22年はその気配を察知して、Z世代へのアプローチを強めたラグジュアリーブランドが多かった。「シャネル(CHANEL)」の“ヌメロアン ドゥ シャネル”はその中でも本気度が高く、R&Dやサステナビリティ含め、完成度の高いフルラインアップの商品とストーリーでZ世代にも魅力的な姿でローンチされた。化粧品領域のみならず、ブランド全体のエントリーアイテムとしても位置づけられていくだろう。

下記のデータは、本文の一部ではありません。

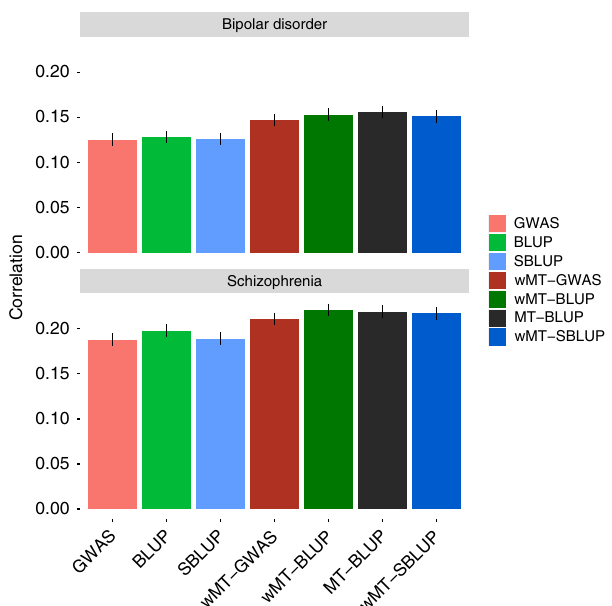
Fig. 3 Prediction accuracy for schizophrenia and bipolar disorder from several single-trait and multi-trait predictors. Prediction accuracy of seven different types of predictors using PGC1 schizophrenia and bipolar disorder data. Single-trait predictor (lighter colours) are on the left, multi-trait predictors (darker colours) are on the right. Black error bars indicate correlation coef fi cient standard errors, calculated as se r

「シャネル」の例が示すとおり、ラグジュアリーブランドにとって将来、服や靴、小物を購入してくれるかもしれないファンの開拓には、比較的手頃な化粧品が最適なエントリーアイテムになるだろう。この動きに合致するのが、満を持しての「プラダ ビューティ(PRADA BEAUTY)」の登場だ。「プラダ ビューティ」は8月1日に公式サイトでの販売がスタートし、英国の高級百貨店ハロッズ(HARRODS)とセルフリッジ(SELFRIDGES)も取り扱いをスタート。今後はドイツやイタリアなど欧州展開を進め、米国では24年1月から実店舗でも販売予定という。
実質の商品開発は、21年に「プラダ」のビューティ事業のライセンスを取得したロレアルが担当。33シェードのファンデーション、26色のマットリップスティック、古典的な「プラダ」のプリント柄に触発された6つのアイシャドウセット、3種のスキンケア商品、10本のブラシとツールで構成されている。また、いずれもリフィル(詰め替え)可能な容器設計としているのも特徴だ。価格帯は、リップスティック50ドル(7400円)、アイシャドウ80ドル(約1万1800円)、クリーム390ドル(約5万7700円)とプレステージ価格帯である。あわせてバーチャルメイクアップトライオンサービス(プラダ カラー エクスプローラー)と、ユーザーの肌を高度に分析する肌測定器(プラダ スキン デコーダー)も実装していくという。
この「プラダ」のスキンケアとメイクアップコレクションは、26年までに同ブランドのビューティ売り上げの約25〜30%を占めるだろうとの予測もある。これは「プラダ」にとっても、そしてロレアルのリュクス事業のポートフォリオとしても大きなインパクトとなりそうだ。